The history of the White River Badlands as a significant paleontological resource goes back to the traditional Native American knowledge of the area. The Lakota found large fossilized bones, fossilized seashells and turtle shells. They correctly assumed that the area had once been under water, and that the bones belonged to creatures which no longer existed. Paleontological interest in this area began in the 1840's. Trappers and traders regularly traveled the 300 miles from Fort Pierre to Fort Laramie along a path which skirted the edge of what is now Badlands National Park. Fossils were occasionally collected, and in 1843 a fossilized jaw fragment collected by Alexander Culbertson of the American Fur Company found its way to a physician in St. Louis by the name of Dr. Hiram A. Prout.

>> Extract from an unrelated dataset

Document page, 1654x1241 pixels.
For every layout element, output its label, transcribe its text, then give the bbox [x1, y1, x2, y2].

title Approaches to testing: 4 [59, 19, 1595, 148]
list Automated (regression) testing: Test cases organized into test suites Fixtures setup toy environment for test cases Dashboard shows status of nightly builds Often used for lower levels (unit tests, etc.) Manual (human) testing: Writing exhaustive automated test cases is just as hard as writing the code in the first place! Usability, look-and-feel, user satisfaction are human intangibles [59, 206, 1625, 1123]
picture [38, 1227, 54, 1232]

Paleontological resources are our only source of knowledge about the history of life on earth. Without paleontology, we would not know dinosaurs ever existed! Plant fossils help us find fossil fuels, and animal fossils may show us how species responded to changes in the climate. The Badlands layers represent what, in an earlier age, was the surface of the land - but, without paleontology, we would not know that. Animals that became extinct long before humans were walking upright roamed the ancient plains of this area in large numbers - but we would not know this without paleontology. Our knowledge of past life includes species of which we have thousands of fossils. There are also species for which there is only one known specimen. Paleontology provides theories and answers for such profound questions as: How old is the earth, and What changes has the earth gone through since it began? How long has life existed on earth? Fossils reveal a great deal about what forms of life existed in the past and how they evolved into what we see here today. In Badlands National Park, fossils are remarkably abundant and help us reconstruct climates and landscapes of the past 70 millions years. Be aware: Digging and/or moving fossils or artifacts from their locations in the ground is prohibited by Federal law. The matter is taken very seriously in our Park. Offenders are prosecuted. Fines range from $50.00 to $250,000 and in severe cases offenders have been jailed.